The new Ubuntu kernel patches fix several security issues discovered by various security researchers. Only for Ubuntu 20.10 (Groovy Gorilla) systems, it addresses CVE-2020-12912, a flaw found in Linux kernel’s AMD Running Average Power Limit (RAPL) driver that could allow a local attacker to expose sensitive information, as well as CVE-2020-29534, a security issue discovered by Jann Horn in the io_uring subsystem, which could allow a local attacker to either expose sensitive information or escalate his/her privileges.

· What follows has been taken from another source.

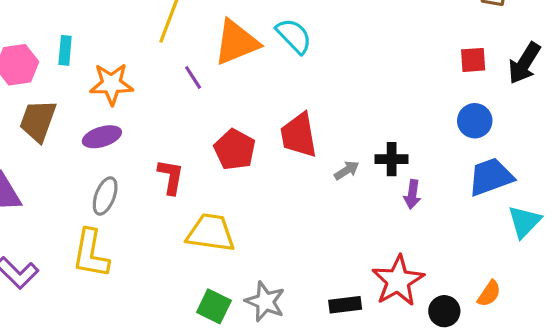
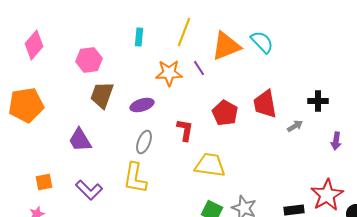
cyan rectangle: (65, 50) -> (139, 37), moved
orange star: (112, 84) -> (169, 73), moved
black cross: (392, 159) -> (318, 101), moved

For Ubuntu 20.04 LTS, Ubuntu 18.04 LTS and Ubuntu 16.04 LTS systems, the new Linux kernel updates fix CVE-2020-25656 and CVE-2020-25668, race conditions discovered in Linux kernel’s console keyboard and tty drivers that could allow a local attacker to expose sensitive information (kernel memory), as well as CVE-2020-28974, a flaw discovered by Minh Yuan in Linux kernel’s framebuffer console driver, which could allow a local attacker to either crash the system by causing a denial of service or possibly expose sensitive information (kernel memory).